The [Cider-CI Deploy Project] comes with a set of predefined configuration variables. We will it as a base configuration. We could copy the file but linking it has the advantage that new configuration variables introduced with an update of Cider-CI will be immediately available when we update the cider-ci project.

1mkdir group_vars
2cd group_vars
3ln -s ../cider-ci/deploy/all.yml all.yml
4cd ..

We will for now just override one variable the ci_server_external_hostname. This one is needed so our executor jessie-40 knows where to find its server xenial-40. We create the file group_vars/cider-ci_hosts.yml with the following contents.

1# the group_vars/cider-ci_hosts.yml file
2ci_server_external_hostname: 192.168.0.16

It is very important to use the correct file names! We are using the precedence rules of Ansible here. The implicit all.yml group in the inventory has a lower precedence then the explicit cider-ci_hosts group as defined in our hosts file. If we do not use matching file names corresponding to groups or hosts the variables defined within will not be used!

Will will now set up one more and last file: data.yml. This one can be used to mange users and repositories available in your Cider-CI instance. Both could also be set via the user-interface. But managing them via a configuration file is a much better solution with respect to configuration management and documentation. Using this file also solves the chicken-and-egg problem of needing an initial user to sign in via the user interface.

The data.yml files allows templating via Ansible respectively Jinja2. So {{ci_master_secret}} will be replaced by the actual value of the ci_master_secret variable.

 1# the data.yml file
 2
 3managed_users:
 4  admin:
 5    update_attributes:
 6      is_admin: true
 7      password: '{{ci_master_secret}}'
 8
 9managed_repositories:
10  'https://github.com/cider-ci/cider-ci_demo-project-bash':
11    update_attributes:
12      name: 'Cider-CI Bash Demo Project'

Running the Deploy

We will now perform the actual deploy. It must be started from within the [Cider-CI Deploy Project] by supplying our inventory hosts file.

1cd cider-ci/deploy
2ansible-playbook -i ../../hosts deploy_play.yml

The deploy will take some time which largely depends on the connection speed to the Internet.

Signing in and Testing the Installation

We can now open the user interface in the browser via http://http://192.168.0.16 where the IP should be replaced by your IP or hostname respectively. We will be redirected to the welcome page.

The password for the admin user can now be found in the master_secret.txt file in our inventory directory.

Welcome Page

After signing in we follow the links AdministrationExcutors where we should find the configured executor up and running.

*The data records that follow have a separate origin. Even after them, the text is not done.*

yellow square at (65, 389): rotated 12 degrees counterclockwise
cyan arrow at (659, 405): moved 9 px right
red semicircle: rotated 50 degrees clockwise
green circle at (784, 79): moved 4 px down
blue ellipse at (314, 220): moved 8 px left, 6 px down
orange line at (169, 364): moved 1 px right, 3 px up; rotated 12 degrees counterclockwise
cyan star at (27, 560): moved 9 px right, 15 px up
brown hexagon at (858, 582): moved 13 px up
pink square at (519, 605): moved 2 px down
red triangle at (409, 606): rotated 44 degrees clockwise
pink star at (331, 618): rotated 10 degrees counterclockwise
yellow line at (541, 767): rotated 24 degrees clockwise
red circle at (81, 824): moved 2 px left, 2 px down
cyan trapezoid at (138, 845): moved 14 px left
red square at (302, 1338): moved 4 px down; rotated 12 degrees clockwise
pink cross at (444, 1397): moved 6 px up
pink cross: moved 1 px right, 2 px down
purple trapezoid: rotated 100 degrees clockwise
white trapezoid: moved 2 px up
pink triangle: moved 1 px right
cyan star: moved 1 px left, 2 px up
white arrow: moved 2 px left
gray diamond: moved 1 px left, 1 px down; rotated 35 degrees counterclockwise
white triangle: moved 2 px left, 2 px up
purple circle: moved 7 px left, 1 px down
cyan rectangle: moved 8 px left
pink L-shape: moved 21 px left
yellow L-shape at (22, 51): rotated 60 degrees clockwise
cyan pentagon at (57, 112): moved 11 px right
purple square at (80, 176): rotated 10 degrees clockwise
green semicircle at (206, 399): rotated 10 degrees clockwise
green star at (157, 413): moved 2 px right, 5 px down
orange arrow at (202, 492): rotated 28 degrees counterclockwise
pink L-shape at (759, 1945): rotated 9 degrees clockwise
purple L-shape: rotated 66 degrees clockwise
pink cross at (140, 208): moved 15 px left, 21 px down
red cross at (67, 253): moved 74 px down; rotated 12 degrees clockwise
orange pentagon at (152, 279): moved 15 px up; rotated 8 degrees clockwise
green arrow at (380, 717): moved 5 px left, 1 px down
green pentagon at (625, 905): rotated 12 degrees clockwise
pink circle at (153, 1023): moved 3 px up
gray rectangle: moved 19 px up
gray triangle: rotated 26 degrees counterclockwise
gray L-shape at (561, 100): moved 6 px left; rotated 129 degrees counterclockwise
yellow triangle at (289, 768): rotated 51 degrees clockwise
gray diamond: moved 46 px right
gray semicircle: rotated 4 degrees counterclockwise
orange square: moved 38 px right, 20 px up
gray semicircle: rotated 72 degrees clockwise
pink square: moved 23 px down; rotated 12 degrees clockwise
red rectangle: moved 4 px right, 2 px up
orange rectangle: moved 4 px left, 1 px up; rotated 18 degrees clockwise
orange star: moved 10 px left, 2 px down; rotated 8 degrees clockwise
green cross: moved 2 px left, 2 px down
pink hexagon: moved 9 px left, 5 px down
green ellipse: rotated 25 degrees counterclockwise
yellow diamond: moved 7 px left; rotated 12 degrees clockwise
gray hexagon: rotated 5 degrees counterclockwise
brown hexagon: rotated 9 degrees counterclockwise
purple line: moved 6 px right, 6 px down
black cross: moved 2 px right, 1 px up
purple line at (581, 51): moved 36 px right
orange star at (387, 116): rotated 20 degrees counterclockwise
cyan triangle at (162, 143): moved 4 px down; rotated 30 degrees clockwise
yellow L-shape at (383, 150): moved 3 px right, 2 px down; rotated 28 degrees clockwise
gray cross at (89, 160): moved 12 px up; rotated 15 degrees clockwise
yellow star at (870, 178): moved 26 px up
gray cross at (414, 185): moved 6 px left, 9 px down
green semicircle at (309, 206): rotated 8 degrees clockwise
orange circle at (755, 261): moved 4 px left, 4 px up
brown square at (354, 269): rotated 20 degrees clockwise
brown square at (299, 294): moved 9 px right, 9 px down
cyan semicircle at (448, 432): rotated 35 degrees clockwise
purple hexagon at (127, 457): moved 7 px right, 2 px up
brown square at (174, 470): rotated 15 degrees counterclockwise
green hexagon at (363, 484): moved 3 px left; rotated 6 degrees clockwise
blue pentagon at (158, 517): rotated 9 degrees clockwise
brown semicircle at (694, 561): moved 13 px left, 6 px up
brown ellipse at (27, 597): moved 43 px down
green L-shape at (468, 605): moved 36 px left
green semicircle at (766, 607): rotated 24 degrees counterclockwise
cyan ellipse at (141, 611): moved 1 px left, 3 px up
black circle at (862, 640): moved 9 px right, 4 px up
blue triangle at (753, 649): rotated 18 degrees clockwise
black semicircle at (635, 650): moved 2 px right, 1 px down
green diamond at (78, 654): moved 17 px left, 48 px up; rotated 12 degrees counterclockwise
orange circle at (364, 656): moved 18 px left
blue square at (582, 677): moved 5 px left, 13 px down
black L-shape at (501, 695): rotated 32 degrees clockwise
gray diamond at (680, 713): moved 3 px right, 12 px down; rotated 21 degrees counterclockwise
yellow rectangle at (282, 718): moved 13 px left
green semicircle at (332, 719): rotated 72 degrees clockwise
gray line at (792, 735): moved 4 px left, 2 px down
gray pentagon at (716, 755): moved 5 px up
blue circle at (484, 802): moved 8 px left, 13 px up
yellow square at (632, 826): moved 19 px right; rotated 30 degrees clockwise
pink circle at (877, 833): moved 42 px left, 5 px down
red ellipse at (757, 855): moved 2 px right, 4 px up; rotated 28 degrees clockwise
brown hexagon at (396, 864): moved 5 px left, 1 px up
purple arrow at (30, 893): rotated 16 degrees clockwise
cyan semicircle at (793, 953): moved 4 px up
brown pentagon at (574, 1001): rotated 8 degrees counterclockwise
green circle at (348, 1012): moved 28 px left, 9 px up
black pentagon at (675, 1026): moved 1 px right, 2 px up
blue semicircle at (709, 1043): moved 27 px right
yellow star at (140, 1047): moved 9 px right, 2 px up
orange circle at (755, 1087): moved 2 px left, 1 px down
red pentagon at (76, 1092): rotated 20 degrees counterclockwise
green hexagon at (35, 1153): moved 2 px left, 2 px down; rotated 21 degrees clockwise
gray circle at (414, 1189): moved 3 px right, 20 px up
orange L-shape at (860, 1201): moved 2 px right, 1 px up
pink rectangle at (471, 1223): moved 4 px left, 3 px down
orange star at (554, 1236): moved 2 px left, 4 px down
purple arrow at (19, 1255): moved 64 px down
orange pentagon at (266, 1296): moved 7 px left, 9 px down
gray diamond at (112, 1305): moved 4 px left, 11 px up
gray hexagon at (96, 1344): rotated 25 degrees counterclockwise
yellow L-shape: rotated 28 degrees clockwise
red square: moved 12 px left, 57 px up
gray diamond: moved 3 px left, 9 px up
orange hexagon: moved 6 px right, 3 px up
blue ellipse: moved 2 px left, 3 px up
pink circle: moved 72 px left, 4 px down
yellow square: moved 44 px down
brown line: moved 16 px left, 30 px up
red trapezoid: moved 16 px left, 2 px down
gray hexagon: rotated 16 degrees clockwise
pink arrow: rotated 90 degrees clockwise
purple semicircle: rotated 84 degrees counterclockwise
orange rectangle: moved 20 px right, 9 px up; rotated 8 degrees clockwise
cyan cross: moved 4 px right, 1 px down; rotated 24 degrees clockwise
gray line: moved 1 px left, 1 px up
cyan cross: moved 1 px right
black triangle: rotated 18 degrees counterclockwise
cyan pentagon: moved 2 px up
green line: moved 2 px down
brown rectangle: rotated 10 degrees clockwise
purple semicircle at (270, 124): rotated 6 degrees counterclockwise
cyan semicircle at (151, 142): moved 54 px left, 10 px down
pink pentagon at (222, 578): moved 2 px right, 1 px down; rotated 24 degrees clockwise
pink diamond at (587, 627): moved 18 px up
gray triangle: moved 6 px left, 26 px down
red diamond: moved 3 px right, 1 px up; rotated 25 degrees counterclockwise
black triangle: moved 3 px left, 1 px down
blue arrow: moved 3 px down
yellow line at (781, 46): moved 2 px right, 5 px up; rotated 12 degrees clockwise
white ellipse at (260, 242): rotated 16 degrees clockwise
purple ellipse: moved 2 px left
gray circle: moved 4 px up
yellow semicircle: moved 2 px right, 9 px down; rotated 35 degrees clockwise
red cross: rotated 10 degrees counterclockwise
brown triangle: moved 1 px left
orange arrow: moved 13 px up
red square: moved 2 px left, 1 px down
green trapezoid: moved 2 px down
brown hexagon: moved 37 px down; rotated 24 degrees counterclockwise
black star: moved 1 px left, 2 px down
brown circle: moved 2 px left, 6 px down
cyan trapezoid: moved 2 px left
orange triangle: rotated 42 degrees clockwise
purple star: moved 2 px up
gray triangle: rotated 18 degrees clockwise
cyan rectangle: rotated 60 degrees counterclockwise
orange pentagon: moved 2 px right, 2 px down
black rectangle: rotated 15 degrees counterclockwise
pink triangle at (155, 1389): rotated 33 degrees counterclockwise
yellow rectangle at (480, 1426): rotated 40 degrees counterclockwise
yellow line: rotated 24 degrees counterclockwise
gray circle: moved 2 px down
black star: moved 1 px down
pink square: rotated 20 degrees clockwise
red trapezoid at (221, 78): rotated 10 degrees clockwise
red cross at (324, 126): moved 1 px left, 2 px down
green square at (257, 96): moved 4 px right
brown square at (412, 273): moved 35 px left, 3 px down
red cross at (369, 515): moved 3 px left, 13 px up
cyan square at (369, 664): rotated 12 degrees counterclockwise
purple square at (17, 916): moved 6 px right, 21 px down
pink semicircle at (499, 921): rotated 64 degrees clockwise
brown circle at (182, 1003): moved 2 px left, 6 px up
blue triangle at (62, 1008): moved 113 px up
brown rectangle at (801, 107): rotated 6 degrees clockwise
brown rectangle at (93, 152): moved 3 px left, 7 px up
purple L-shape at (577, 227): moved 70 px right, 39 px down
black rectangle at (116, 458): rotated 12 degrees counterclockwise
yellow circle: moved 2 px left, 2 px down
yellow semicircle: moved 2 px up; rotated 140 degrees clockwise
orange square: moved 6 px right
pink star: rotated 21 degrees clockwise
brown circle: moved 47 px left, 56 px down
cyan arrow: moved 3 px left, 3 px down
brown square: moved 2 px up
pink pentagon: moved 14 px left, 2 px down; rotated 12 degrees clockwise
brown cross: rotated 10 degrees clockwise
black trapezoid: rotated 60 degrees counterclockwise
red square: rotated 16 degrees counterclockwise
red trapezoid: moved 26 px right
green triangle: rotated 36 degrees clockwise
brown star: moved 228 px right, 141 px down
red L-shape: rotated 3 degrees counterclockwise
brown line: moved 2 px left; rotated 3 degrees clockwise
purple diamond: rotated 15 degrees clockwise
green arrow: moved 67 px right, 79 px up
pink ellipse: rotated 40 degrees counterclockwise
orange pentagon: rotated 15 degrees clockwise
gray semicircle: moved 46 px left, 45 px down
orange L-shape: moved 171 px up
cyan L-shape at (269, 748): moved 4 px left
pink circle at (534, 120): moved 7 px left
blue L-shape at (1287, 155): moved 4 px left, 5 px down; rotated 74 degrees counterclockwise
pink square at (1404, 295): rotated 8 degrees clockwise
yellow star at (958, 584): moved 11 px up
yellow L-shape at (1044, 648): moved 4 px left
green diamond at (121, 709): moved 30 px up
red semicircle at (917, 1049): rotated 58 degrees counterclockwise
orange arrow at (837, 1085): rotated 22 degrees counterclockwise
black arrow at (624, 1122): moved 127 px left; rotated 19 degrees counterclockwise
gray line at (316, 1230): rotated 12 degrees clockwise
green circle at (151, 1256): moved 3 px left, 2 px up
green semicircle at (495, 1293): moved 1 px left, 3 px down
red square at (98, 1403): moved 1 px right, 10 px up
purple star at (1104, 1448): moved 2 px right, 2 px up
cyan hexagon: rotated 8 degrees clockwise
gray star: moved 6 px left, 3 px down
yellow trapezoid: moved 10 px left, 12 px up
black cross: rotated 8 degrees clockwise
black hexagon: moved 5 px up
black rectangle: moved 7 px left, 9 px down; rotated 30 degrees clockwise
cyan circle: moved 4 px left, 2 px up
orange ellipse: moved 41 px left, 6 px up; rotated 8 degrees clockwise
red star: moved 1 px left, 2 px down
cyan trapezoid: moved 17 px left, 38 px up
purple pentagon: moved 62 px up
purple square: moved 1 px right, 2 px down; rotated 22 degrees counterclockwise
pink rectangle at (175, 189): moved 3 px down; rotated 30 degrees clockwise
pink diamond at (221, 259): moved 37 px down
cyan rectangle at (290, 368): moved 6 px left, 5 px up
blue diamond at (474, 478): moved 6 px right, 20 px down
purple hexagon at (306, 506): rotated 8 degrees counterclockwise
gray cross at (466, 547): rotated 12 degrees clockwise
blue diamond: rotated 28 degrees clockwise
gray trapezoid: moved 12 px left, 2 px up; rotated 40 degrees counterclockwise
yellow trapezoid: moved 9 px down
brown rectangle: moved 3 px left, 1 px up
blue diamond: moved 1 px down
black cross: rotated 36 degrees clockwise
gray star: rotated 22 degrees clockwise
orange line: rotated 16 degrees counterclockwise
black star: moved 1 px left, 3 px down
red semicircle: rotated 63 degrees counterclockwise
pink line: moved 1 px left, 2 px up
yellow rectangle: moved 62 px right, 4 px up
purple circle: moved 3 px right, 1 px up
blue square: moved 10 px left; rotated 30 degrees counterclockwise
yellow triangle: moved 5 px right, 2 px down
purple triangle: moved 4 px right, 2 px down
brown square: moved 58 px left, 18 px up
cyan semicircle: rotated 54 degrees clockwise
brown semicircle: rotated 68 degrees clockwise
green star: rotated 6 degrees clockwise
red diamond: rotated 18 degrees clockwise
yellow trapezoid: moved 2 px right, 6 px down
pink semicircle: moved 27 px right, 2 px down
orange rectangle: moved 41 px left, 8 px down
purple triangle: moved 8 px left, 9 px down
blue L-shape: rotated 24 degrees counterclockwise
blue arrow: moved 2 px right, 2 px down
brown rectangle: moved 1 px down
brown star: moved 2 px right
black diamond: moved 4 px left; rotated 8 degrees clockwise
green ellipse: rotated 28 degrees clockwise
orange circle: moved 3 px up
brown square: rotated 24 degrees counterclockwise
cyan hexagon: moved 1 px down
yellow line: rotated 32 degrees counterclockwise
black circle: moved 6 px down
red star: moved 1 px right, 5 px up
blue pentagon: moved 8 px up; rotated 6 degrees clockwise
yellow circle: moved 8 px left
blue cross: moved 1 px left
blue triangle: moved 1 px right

The status of the various services can be inspected by following the links AdministrationServer status.

We can finally run some job from the configured Cider-CI Bash Demo Project in the same way es described in the Quick Start Guide.

Executors

Upgrading a Cider-CI Environment

Upgrading your Cider-CI is fairly simple once you have set up an inventory directory. In our working example we would update the cider-ci project and then simply rerun the deploy again.

1cd cider-ci
2git pull
3git submodules update
4cd deploy
5ansible-playbook -i ../../hosts deploy_play.yml

Upgrading a Cider-CI Environment is possible if the minor version (see Semantic Versioning) of Cider-CI has changed. Upgrading across major versions is not guaranteed to be possible.